Friday, December 17, 2010

Albéric Bourgeois


Albéric Bourgeois, comic strip artist, columnist, musician and composer, was born 29 November 1876 at Montréal and died 17 November 1962. Bourgeois studied art in Montreal then moved to the United States where he worked as a newspaper illustrator and drew the English-language comic strip “The Education of Annie,” for the Boston Post. He worked on the strip from 1900 to 1903, then went home and was employed by Montreal’s La Patrie, where he worked drawing comic strips from 1903 to 1905.

Bourgeois created the series Des aventures de Timothee a la famille Citrouillard (The Adventures of Timothy) in 1904, with word balloons replacing the usual captions of newspaper comics. He drew dozens of other strips for La Patrie, one called Les chroniques de Baptiste et de Catherine, featuring the Quebec everyman, Baptiste. Alberic Bourgeois then joined the daily newspaper La Presse in 1905 and stayed until his retirement in 1954.

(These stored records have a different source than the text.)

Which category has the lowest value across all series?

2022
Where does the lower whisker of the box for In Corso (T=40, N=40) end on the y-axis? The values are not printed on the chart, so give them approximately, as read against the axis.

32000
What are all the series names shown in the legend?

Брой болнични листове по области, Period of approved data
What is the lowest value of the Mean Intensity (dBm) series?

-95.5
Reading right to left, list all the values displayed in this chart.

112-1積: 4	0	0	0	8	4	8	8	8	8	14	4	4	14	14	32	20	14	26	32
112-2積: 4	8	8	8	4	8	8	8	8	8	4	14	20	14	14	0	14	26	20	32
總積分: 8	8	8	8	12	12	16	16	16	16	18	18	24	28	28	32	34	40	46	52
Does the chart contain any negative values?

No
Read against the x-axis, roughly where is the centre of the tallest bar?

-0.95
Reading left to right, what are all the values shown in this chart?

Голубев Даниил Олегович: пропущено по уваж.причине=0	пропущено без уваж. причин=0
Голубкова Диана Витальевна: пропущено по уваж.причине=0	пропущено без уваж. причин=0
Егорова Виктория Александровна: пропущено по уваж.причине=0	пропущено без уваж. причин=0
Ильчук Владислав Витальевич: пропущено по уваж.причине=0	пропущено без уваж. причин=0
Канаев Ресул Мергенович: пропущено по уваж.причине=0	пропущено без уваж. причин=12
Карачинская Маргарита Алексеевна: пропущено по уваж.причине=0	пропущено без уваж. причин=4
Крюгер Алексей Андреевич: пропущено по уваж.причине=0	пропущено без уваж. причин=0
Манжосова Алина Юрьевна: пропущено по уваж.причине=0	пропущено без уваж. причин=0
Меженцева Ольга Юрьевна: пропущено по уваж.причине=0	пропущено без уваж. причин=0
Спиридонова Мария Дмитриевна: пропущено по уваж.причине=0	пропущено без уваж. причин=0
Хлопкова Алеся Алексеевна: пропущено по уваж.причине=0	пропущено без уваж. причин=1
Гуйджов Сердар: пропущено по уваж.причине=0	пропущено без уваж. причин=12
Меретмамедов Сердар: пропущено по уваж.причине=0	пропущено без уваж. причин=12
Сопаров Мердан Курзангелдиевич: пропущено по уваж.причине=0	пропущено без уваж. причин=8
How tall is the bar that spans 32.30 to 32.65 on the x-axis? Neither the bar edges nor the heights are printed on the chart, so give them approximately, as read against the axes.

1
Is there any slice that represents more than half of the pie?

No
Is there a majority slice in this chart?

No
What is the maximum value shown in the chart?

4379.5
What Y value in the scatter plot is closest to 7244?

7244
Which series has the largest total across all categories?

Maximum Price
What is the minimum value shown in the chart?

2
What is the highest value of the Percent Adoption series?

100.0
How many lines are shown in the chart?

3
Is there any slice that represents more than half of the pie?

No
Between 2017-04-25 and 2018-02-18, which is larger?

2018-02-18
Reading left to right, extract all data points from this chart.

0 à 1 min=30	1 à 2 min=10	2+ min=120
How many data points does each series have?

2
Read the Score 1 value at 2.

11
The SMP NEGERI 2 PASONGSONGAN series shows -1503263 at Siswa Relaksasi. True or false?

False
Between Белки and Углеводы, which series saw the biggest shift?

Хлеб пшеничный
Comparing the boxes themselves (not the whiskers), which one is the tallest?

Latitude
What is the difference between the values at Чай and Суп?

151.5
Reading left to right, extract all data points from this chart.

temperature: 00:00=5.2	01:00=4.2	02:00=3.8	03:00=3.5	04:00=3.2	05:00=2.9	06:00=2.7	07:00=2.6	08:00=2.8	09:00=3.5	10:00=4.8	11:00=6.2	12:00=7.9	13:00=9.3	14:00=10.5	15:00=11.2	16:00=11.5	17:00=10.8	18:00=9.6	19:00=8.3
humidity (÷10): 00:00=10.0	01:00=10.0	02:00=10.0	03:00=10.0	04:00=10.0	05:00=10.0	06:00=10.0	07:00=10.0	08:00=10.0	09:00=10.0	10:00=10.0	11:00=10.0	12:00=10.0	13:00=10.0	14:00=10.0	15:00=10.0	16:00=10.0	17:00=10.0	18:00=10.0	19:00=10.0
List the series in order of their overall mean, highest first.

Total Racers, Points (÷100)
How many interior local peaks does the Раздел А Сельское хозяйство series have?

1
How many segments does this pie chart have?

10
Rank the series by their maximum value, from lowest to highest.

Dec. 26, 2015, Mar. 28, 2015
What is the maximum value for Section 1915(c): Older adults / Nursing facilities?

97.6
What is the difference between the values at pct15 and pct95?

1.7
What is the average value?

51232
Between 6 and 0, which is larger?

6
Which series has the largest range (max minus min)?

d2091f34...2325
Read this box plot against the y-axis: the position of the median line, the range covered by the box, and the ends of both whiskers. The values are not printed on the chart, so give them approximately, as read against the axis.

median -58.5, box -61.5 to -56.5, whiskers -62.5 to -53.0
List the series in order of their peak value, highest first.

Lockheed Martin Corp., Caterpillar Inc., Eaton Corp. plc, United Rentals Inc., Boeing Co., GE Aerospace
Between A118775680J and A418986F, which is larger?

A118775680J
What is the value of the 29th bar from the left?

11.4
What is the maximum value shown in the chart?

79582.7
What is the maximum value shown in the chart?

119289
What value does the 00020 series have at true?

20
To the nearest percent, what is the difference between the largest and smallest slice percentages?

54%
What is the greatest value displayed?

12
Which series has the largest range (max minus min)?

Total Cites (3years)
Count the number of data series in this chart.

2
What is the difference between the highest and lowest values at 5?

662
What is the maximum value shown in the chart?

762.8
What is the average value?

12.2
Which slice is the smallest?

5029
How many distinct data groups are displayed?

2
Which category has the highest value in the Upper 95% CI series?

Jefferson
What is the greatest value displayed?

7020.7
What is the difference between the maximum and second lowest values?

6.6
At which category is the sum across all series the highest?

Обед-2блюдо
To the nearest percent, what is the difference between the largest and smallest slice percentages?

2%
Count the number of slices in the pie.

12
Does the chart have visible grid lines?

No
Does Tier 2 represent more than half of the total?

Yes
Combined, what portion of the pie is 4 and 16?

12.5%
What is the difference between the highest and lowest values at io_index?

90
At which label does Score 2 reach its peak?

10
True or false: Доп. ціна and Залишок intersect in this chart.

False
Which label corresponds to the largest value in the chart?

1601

He illustrated Les voyages de Ladébauche, published in Montréal: A. & N. Pelletier, (191?) and Joyeux propos de Gros-Jean; petits monologues comiques en prose rime, by Régis Roy (1928). A slim book, Albéric Bourgeois, caricaturist (Montréal-Nord : VLB), was written by Léon-A. Robidoux, with prefaces by Normand Hudon, and Robert LePalme (1978).

*Top Illustration from the Montreal Gazette, 3 March 1942. (And its very hard to find images by Bourgeois these days.)